Нас было десять человек и двое снаружи. Но мы были одним мощным кулаком, что сразу обескуражило и напугало местных. Изредка, когда свет ярко моргал, я успевал замечать испуганные лица парней. Малыши смотрели с любопытством, а парни нашего возраста глядели со страхом.

– Вон он! – ткнул пальцем Слава, и мы, как единый организм, повернулись к компании из пяти человек.

Лысого я узнал сразу – он был реально лысый. И голова его блестела от ярких вспышек светомузыки.

– Пойдём выйдем! – прокричал я этой компании, и мы, не боясь, повернулись к ним спинами.

– Я же говорил, что мы ненадолго, – сказал я билетёрше.

На улице собралось много народа. Можно сказать, тут собрались все. Нам же лучше.

Мы встали друг напротив друга. Зеваки и те, кто любит посмотреть местные бои, обступили по кругу.

– Короче, – начал я без лишних прелюдий. – На прошлой неделе был не очень правильный и не очень хороший инцидент. Надеюсь, вы помните его? – обратился я к Лысому и указала на Славу, который ступил шаг вперёд.

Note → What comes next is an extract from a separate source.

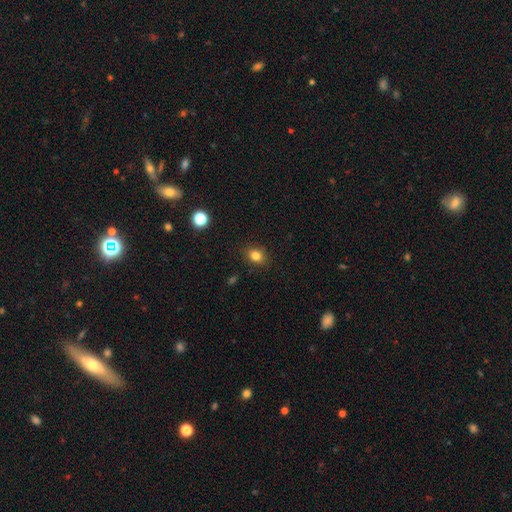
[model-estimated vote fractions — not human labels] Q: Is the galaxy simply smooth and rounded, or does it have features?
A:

– И? – довольно борзо ответил Лысый.

– Вас было трое, он был один. Тебе кажется это правильно? Это по-мужски? Это по-пацански?

– А чо он забыл у нас? – Лысый продолжал гнуть свою линию.

– Не знаю, что он тут забыл, но мы приехали напомнить вам о нас. – Я кашлянул, прочистил горло и начал говорить довольно громко: – Вас было трое, но ты был самый борзый. Давай теперь один на один. Как мужик с мужиком.

– С тобой что ли? – спросил Лысый и взглянул на меня исподлобья.

– Не со мной, с ним.

– И никто из ваших не влезет?

– Никто! – подтвердил я.

– Базаришь?

– Да. Один на один, как и полагается нормальным пацанам.

Лысый испугался. Это было легко заметить. Он начал судорожно бегать глазами по зевакам, словно искал поддержки. Но те, в свою очередь, стыдливо отводили глаза в стороны.

– Один на один? – ещё раз спросил он.

– Да.

– До какого состояния?

– В смысле? – я действительно не понял вопроса.

– Ну, там… до победы. Насмерть. Пока не отключится.

– Может, тебе ещё до первой крови подраться? – насмешливо спросил я и услышал, как пацаны за мной прыснули.

– Ага, до первого попадания по лысине… – добавил кто-то, и смех продолжился.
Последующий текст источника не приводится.